With global population projected to grow nearly 30 percent by the middle of the century, Sam Allen recognizes the challenges facing John Deere & Company.
The company’s ninth CEO also sees great opportunities.
“We live in an age of uncertainty, whether it’s fiscal, economic, social or political,” Allen said. “But I’m more certain than ever about Deere’s business and prospects for growth. All in all, we’re confident about the future.”
Hunger, poverty and the environment will accompany the demographic changes. Those changes bring increased demand for agricultural products, farm mechanization and the equipment needed to build a sustainable infrastructure.
Deere will continue to cultivate relationships with education and research partners that align with its needs both in the U.S. and in developing countries.

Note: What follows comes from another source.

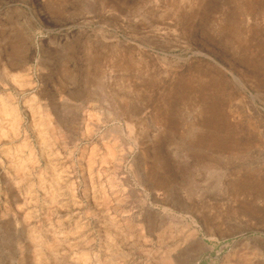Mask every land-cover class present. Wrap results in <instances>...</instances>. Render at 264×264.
Wrapping results in <instances>:
<instances>
[{"label": "rangeland", "instance_id": "obj_1", "mask_svg": "<svg viewBox=\"0 0 264 264\" xmlns=\"http://www.w3.org/2000/svg\"><path fill=\"white\" fill-rule=\"evenodd\" d=\"M0 105V264H264V0H0Z\"/></svg>", "mask_w": 264, "mask_h": 264}, {"label": "bare ground", "instance_id": "obj_2", "mask_svg": "<svg viewBox=\"0 0 264 264\" xmlns=\"http://www.w3.org/2000/svg\"><path fill=\"white\" fill-rule=\"evenodd\" d=\"M1 100L3 101V103L4 104H2V108H3V110H2V112L5 114V113H9V114H11V111H12V114H13V109H11V107H9L8 105H6L7 103H8V101H9V98L7 97V96H5V95H2L1 96ZM1 106V105H0ZM2 113V114H3ZM15 113V112H14ZM1 115V114H0ZM3 116V115H2ZM15 121H16V119H15ZM156 160V159H155ZM169 257V256H168ZM167 257V258H168ZM169 260H172V262L171 261H169V264H175V262L173 261V259L172 258H168ZM166 260V259H165ZM166 264V263H165ZM168 264V263H167Z\"/></svg>", "mask_w": 264, "mask_h": 264}]
</instances>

“The world adds thousands of mouths to feed and bodies to clothe and house every hour,” Allen said. “Another phenomenon is that people in developing markets are leaving the countryside, where farming is a way of life, and migrating to cities.”
Allen earned his Bachelor of Science degree in Industrial Management from Purdue’s Krannert School of Management in 1975 and joined John Deere after graduation.
He moved up the corporate ladder, taking on positions of increasing responsibility in Deere’s consumer products, construction and forestry, power systems and worldwide agricultural divisions, including managing operations in Latin America, China and East Asia, and Australia.
A senior officer of the company since 2001, Allen was appointed president and CEO in 2009 and has served as chairman and CEO since 2010.
John Deere’s commitment to building a diverse, engaged and skilled workforce includes the promotion and advancement of STEM (science, technology, engineering and mathematics) education, beginning at the K-12 level.
In 2011, Allen led the introduction of the John Deere Inspire Program, a global initiative designed to stimulate a future generation of innovators through STEM education combining connections and hands-on experiences with the real world.“We consider STEM literacy increasingly important for students at all levels to support 21st century learning and jobs, regardless of their career choice, but if you don’t have a good background of STEM skills coming out of high school, it’s pretty hard to change that at the college level,” Allen said.